### Elenco dei compiti
(1) Secondo il brano sulla messa nella cattedrale di Tempio, quanti bambini frequentano all'incirca la messa delle 10.30?
(2) Per favore, riprendi il brano sulla messa nella cattedrale di Tempio e continualo dopo la sua ultima frase.

### Brano riportato
Il banco della cattedrale di Tempio in cui sedeva per la messa domenicale Pietro Azzena, il ragazzino di 12 anni ucciso insieme al padre e la madre nella loro abitazione, questa mattina è rimasto vuoto. I bambini e le mamme che lo conoscevano non hanno avuto il coraggio di sedersi. Troppo il dolore per la scomparsa, troppo lo sgomento per quel terribile fatto di sangue che ha sconvolto tutta la cittadina gallurese.
“La messa delle 10.30 è quella maggiormente frequentata dai bambini, circa quattrocento – racconta don Antonio Tamponi, parroco della cattedrale – Pietro era un chierichetto. La madre lo accompagna tutte le domeniche a messa. Oggi molti suoi coetanei piangevano, le mamme non hanno mai tolto gli occhiali scuri per nascondere il dolore”.
Il sacerdote descrive poi la famiglia Azzena. “Ho visto Giulia domenica scorsa, era serena – racconta – è una persona positiva, attenta al bambino. Hanno sempre frequentato la cattedrale, seguendo tutte le attività. Pietro era buonissimo, attento alla religione. Avevo un rapporto speciale con la madre, con il padre ci conoscevamo, anche lui era sempre sorridente anche se non ho avuto grandi rapporti”.

### Dati registrati

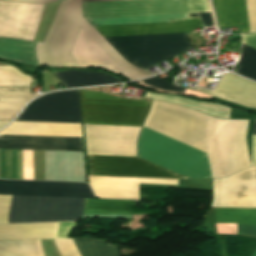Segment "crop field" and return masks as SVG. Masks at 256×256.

### Risposte ai compiti
(1) Circa quattrocento.

(2)
Don Tamponi si interroga su come sia potuta avvenire una tragedia di questa portata. “Ci sono tanti punti interrogativi da chiarire – sottolinea – non sembra un delitto del nostro territorio. Un bambino ucciso, una strage domestica, questo ritrovamento rituale dei corpi, sembra un’azione non nostra”, ribadisce il parroco.
Oggi, nell’omelia, il sacerdote si è concentrato sui bambini, sconvolti per la perdita dell’amico: “Ho parlato di San’Antonio, dell’incontro con il male quando aveva otto anni, ho cercato di spiegar loro di crescere nel bene. La messa – spiega – è durata solo mezz’ora, il coro non riusciva a cantare l’Alleluia, le parole rimanevano bloccate in gola. Poi mi sono affidato alle famiglie, in modo da far rielaborare con calma il lutto ai più piccoli”. (ANSA)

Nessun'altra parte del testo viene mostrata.